## What you need to do
Only a number is wanted here: the number of lines of the data that include "right".

## Listed entries
────────

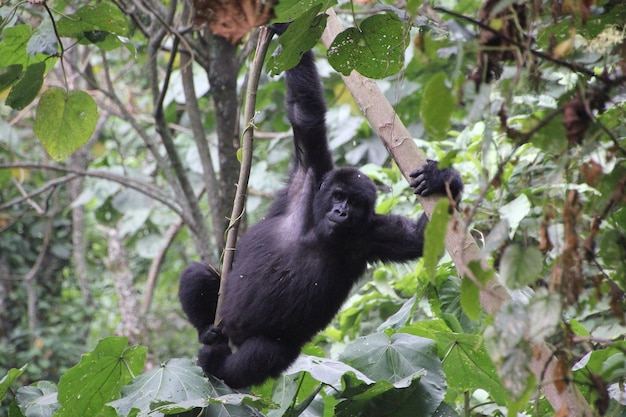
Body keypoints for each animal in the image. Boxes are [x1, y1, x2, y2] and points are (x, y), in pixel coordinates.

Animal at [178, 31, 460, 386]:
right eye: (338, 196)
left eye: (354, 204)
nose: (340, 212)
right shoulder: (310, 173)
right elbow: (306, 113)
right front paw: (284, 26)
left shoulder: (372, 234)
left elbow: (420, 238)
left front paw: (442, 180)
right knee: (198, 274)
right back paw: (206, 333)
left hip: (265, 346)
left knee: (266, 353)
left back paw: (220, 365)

────────

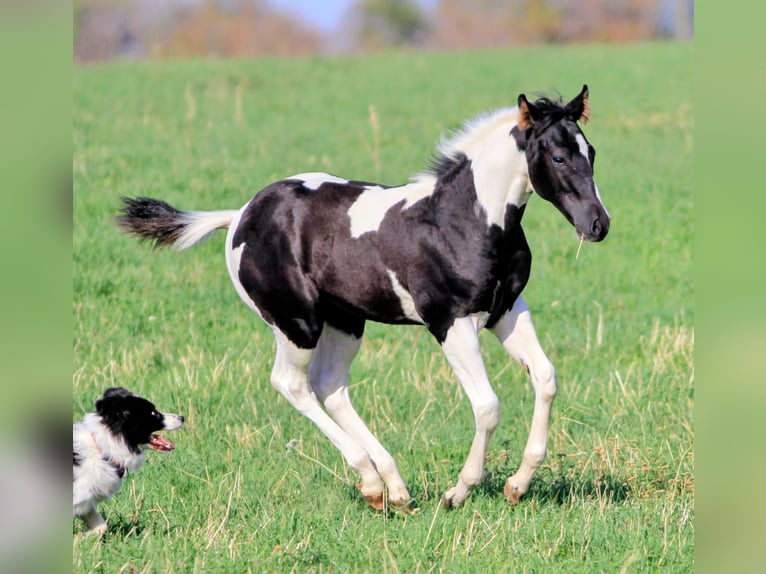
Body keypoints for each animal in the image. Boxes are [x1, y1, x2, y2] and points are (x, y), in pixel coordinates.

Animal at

────────

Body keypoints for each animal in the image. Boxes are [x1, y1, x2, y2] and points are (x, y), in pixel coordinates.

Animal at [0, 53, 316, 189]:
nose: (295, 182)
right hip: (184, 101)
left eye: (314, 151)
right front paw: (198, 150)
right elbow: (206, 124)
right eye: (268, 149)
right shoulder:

────────

## Result of the exercise
11